Tarball Source repo Branch variable
agent_s_<rel>.tar ~/gh/Agent-S agent_s_rel
pulseaudio_module_xrdp_<rel>.tar ~/gh/pulseaudio-module-xrdp pulseaudio_module_xrdp_rel

Both variables default to the all group vars (agent_s_rel: main, pulseaudio_module_xrdp_rel: devel).

Deployment

ansible-playbook ansible/agent_s/deploy.yml

Phase 1 — Principal user and snap suppression

Creates the robert account (UID 1000) and pins snapd at priority -10 via /etc/apt/preferences.d/nosnap.pref. This must run before the desktop install so ubuntu-mate-desktop cannot pull in snap-packaged Firefox.

Phase 2 — Firefox

Adds the Mozilla APT repo and pins all packages.mozilla.org packages at priority 1000, ensuring the system installs the .deb Firefox rather than the snap.

Phase 3 — MATE desktop

Installs ubuntu-mate-desktop. MATE is preferred over GNOME because its AT-SPI bridge is more reliable in a headless XRDP session.

Phase 4 — XRDP

Installs xrdp and xorgxrdp, adds the xrdp user to ssl-cert, and enables the service. The Xorg configuration is deployed separately (Phase 8).

= = =

## Actions to take
1 - Decide whether each statement agrees with the deployment text: (a) the robert account is created with UID 1000; (b) GNOME is preferred over MATE for a headless XRDP session; (c) the Xorg configuration is deployed in Phase 4. Answer yes or no for each, quoting the words of the text that settle it.
2 - Duplicate the part of the deployment text that starts at the words "Phase 2 — Firefox" and stops after the words "headless XRDP session.".
The lines that come after this have no connection to the deployment text.

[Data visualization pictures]
= = =

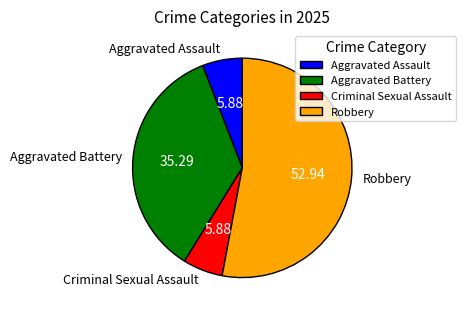

The Robbery slice represents 43% of the pie. True or false?

False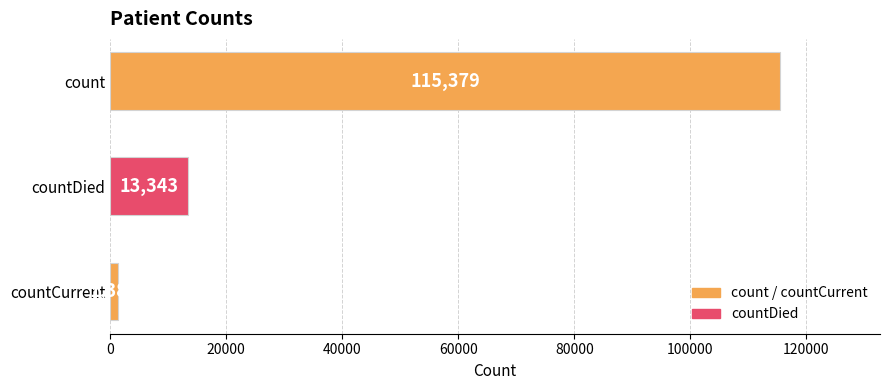

Reading top to bottom, list all the values displayed in this chart.

115379	13343	1383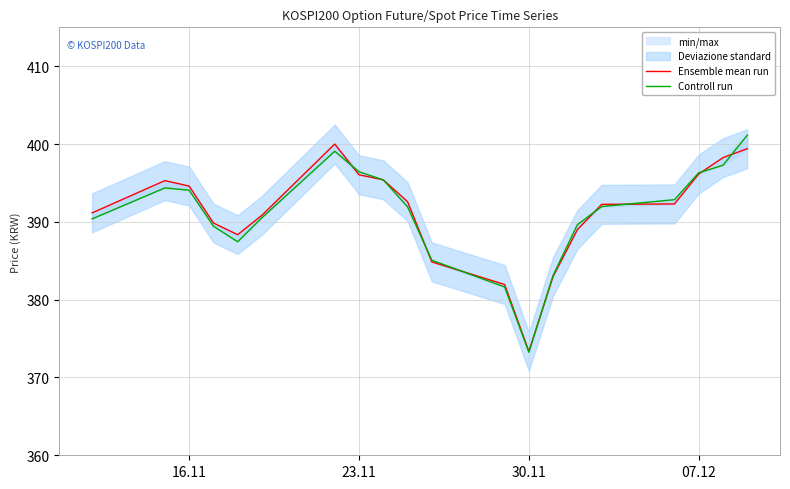

Reading right to left, list all the values displayed in this chart.

Ensemble mean run: 399.4	398.2	396.1	392.3	392.2	389.0	383.0	373.4	381.9	384.9	392.6	395.4	396.1	400.0	390.9	388.4	389.9	394.6	395.3	391.1
Controll run: 401.1	397.3	396.3	392.9	392.0	389.6	383.1	373.2	381.6	385.1	391.9	395.4	396.4	399.1	390.5	387.4	389.4	394.1	394.4	390.4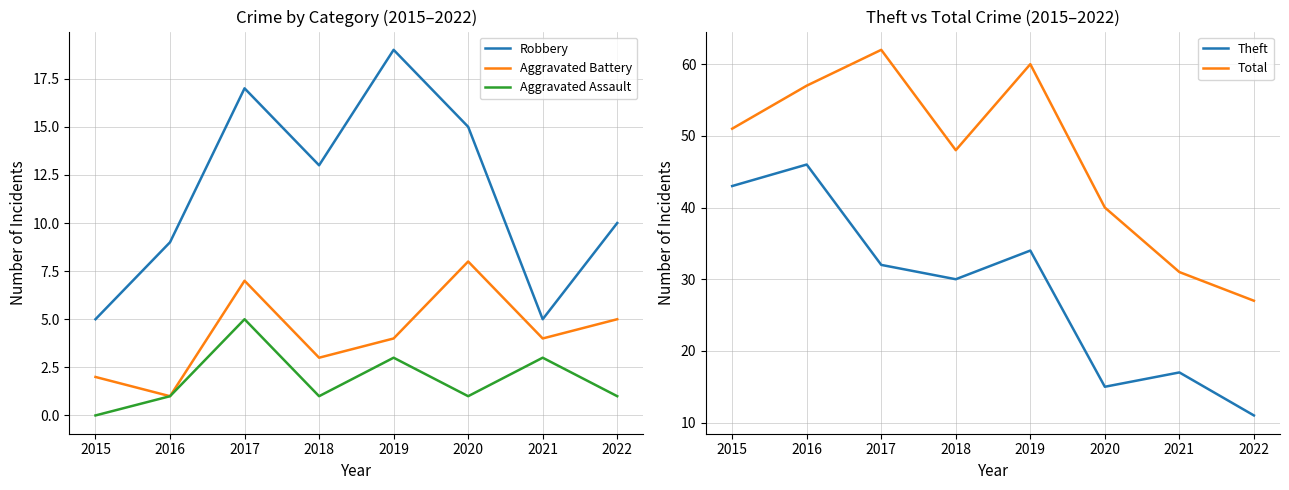

At how many categories does at least one series exceed 56?

3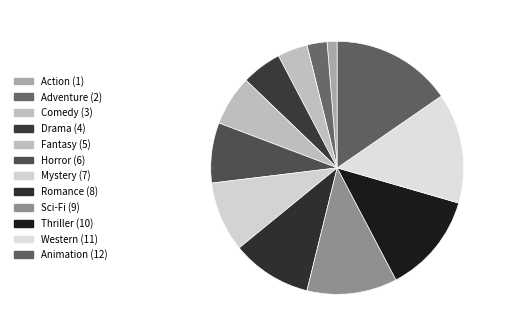

Combined, do Western and Mystery account for over 50%?

No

= = =

## Solutions by task
1 -
(a) Yes: "Creates the robert account (UID 1000)"
(b) No: "MATE is preferred over GNOME because its AT-SPI bridge is more reliable in a headless XRDP session."
(c) No: "The Xorg configuration is deployed separately (Phase 8)."

2 -
Phase 2 — Firefox

Adds the Mozilla APT repo and pins all packages.mozilla.org packages at priority 1000, ensuring the system installs the .deb Firefox rather than the snap.

Phase 3 — MATE desktop

Installs ubuntu-mate-desktop. MATE is preferred over GNOME because its AT-SPI bridge is more reliable in a headless XRDP session.